→ **Exercise directions**
Go to the line containing "<dt>context</dt>" in the records below and print it and every following line exactly, on through the line containing "<dt>identity information authority</dt>", then stop.

── Data shown ──

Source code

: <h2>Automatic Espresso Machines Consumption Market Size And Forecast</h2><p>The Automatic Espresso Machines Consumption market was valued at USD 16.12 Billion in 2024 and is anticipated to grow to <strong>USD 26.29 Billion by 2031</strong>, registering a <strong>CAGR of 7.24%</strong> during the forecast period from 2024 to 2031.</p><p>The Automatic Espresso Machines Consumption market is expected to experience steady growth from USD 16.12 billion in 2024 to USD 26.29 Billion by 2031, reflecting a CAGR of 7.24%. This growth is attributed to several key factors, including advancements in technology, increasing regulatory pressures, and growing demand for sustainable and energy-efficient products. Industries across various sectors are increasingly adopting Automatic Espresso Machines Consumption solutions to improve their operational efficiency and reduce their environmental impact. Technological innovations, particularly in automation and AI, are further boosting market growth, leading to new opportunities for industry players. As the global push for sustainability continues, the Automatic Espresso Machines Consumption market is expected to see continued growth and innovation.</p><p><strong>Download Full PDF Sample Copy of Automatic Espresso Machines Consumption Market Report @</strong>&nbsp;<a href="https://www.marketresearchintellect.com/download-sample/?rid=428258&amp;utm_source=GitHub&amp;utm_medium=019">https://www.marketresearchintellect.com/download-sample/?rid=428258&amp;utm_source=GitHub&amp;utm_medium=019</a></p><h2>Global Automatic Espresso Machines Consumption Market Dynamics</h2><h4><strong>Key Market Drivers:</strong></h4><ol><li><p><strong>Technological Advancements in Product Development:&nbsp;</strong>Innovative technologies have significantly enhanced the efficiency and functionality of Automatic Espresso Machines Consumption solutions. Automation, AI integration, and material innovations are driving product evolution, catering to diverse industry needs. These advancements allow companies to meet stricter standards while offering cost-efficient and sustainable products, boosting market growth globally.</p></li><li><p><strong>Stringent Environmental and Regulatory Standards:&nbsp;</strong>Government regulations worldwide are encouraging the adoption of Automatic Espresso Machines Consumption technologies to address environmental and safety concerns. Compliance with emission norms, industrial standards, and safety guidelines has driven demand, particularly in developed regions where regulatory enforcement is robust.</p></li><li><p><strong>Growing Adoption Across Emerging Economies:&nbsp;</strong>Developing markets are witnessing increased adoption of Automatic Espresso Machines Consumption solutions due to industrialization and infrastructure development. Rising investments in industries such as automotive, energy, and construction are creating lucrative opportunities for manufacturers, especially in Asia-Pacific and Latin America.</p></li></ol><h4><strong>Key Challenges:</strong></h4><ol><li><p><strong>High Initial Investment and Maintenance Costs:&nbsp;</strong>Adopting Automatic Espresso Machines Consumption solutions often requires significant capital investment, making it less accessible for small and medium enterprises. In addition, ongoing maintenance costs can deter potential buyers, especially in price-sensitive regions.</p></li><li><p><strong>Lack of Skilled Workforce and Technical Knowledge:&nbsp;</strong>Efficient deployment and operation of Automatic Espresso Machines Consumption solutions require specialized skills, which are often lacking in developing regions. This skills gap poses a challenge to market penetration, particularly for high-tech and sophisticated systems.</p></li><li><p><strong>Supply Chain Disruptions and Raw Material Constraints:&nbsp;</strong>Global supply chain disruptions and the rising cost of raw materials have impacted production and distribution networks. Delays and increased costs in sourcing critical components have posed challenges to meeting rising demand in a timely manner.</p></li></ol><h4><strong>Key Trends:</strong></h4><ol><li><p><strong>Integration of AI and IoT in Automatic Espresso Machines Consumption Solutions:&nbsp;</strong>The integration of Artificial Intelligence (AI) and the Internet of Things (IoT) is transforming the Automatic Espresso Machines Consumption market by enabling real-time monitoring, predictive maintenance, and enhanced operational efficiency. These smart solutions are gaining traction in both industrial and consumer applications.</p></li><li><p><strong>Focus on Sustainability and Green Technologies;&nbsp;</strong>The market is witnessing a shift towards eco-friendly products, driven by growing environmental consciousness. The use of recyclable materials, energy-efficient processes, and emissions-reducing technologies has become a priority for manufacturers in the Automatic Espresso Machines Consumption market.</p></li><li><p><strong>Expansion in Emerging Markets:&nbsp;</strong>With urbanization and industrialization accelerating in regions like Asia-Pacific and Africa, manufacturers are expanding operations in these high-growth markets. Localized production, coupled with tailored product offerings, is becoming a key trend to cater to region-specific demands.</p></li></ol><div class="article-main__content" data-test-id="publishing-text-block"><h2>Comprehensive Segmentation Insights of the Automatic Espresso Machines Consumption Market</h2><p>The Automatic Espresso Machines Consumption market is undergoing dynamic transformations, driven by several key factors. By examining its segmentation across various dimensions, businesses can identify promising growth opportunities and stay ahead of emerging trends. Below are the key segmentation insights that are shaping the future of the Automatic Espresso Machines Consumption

───
── Data shown ──

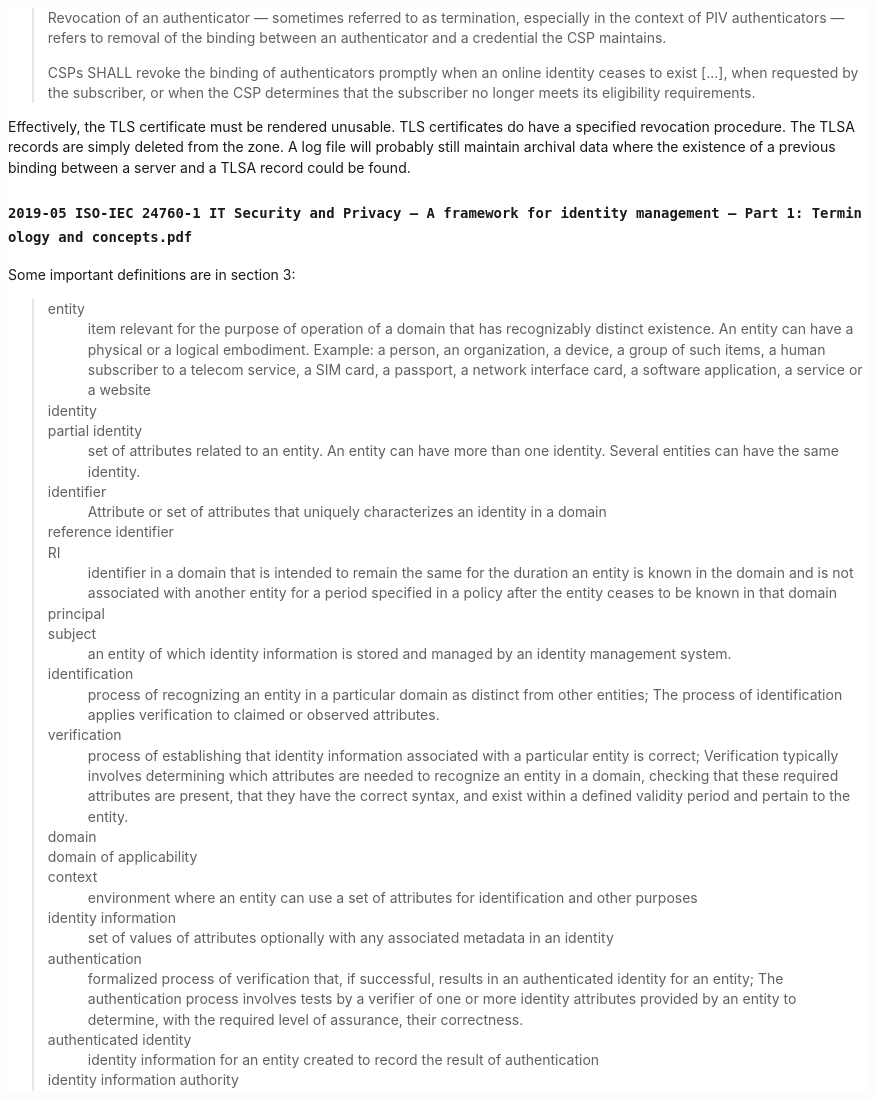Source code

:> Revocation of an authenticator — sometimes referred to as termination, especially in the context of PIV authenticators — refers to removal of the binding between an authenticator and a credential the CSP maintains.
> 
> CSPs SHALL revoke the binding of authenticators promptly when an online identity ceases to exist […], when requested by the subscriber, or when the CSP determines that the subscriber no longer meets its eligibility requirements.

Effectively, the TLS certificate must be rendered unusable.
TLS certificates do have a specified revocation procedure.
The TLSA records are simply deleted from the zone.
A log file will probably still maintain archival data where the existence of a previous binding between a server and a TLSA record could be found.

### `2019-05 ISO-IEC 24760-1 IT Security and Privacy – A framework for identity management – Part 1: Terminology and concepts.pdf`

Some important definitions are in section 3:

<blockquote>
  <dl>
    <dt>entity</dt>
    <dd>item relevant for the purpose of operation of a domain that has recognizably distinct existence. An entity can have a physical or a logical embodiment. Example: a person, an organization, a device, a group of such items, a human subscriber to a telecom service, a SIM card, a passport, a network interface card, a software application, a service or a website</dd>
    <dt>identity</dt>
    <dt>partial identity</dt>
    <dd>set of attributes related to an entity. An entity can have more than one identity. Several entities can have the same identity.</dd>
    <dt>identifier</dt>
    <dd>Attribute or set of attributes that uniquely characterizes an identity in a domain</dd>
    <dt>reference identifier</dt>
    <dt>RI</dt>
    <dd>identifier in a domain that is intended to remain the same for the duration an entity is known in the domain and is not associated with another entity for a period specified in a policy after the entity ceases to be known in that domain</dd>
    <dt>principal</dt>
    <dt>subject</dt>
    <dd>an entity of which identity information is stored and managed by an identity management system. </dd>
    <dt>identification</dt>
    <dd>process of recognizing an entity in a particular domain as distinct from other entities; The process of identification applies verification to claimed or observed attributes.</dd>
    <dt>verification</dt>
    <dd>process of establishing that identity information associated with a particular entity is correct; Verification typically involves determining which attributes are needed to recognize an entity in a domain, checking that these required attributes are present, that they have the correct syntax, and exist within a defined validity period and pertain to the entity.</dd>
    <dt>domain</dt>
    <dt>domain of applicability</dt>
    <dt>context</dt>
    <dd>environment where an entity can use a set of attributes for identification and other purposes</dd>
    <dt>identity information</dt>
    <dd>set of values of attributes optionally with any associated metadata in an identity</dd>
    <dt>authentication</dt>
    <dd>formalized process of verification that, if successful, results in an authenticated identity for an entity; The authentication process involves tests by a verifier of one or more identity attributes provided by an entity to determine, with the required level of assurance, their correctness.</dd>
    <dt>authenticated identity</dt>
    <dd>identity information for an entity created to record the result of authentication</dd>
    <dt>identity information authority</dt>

───
── Data shown ──

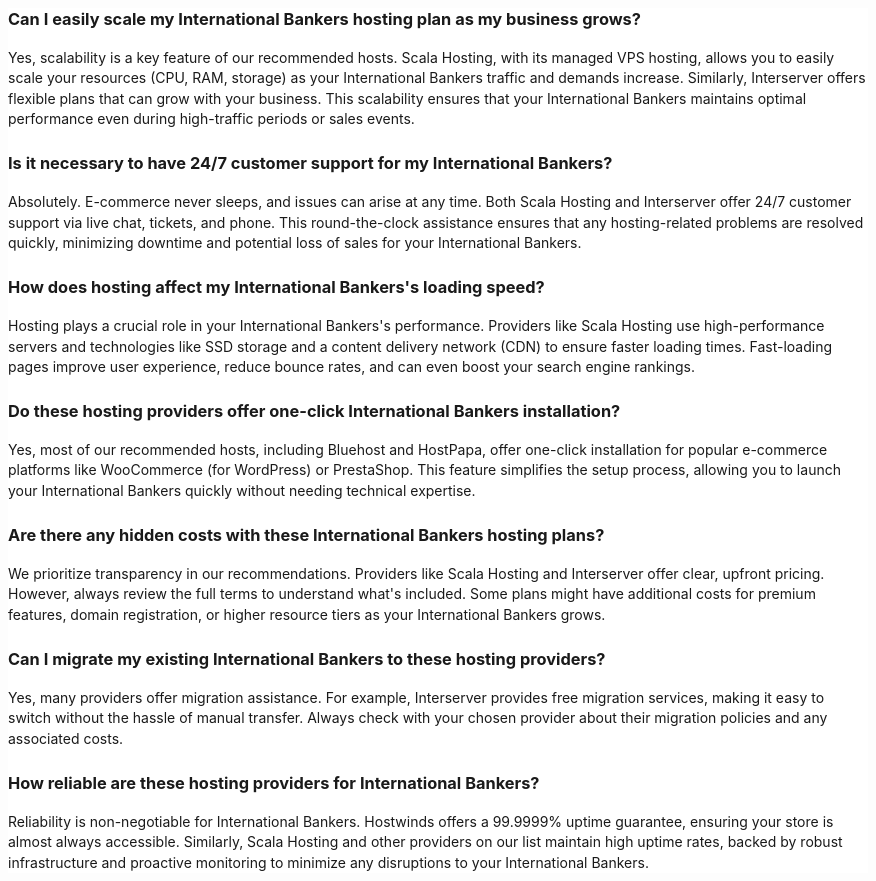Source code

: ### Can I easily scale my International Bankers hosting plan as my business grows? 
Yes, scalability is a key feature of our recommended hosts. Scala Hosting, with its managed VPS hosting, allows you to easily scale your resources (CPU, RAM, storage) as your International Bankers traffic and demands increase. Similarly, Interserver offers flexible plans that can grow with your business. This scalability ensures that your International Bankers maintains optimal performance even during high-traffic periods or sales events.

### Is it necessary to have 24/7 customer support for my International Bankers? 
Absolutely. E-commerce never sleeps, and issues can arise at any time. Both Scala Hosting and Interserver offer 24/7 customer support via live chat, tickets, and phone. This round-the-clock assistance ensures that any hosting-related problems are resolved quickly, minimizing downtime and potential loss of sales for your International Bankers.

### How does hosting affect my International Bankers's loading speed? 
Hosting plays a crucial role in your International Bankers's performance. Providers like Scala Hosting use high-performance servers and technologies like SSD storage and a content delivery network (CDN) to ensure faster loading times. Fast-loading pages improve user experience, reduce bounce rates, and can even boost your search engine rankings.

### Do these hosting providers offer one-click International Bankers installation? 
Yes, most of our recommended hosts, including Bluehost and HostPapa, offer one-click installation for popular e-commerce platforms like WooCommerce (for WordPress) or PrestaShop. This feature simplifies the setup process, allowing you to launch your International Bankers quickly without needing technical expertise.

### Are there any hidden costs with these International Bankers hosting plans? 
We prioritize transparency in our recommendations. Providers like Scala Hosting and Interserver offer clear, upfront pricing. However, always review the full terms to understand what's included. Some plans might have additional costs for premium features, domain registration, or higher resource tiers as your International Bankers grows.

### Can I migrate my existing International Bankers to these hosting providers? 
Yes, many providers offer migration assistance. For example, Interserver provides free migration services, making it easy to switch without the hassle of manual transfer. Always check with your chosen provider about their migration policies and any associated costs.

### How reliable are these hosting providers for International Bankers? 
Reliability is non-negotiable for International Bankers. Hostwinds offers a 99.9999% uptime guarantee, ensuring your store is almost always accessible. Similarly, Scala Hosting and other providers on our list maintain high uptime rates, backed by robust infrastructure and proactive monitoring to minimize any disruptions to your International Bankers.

───

→ **Response to the exercise**
    <dt>context</dt>
    <dd>environment where an entity can use a set of attributes for identification and other purposes</dd>
    <dt>identity information</dt>
    <dd>set of values of attributes optionally with any associated metadata in an identity</dd>
    <dt>authentication</dt>
    <dd>formalized process of verification that, if successful, results in an authenticated identity for an entity; The authentication process involves tests by a verifier of one or more identity attributes provided by an entity to determine, with the required level of assurance, their correctness.</dd>
    <dt>authenticated identity</dt>
    <dd>identity information for an entity created to record the result of authentication</dd>
    <dt>identity information authority</dt>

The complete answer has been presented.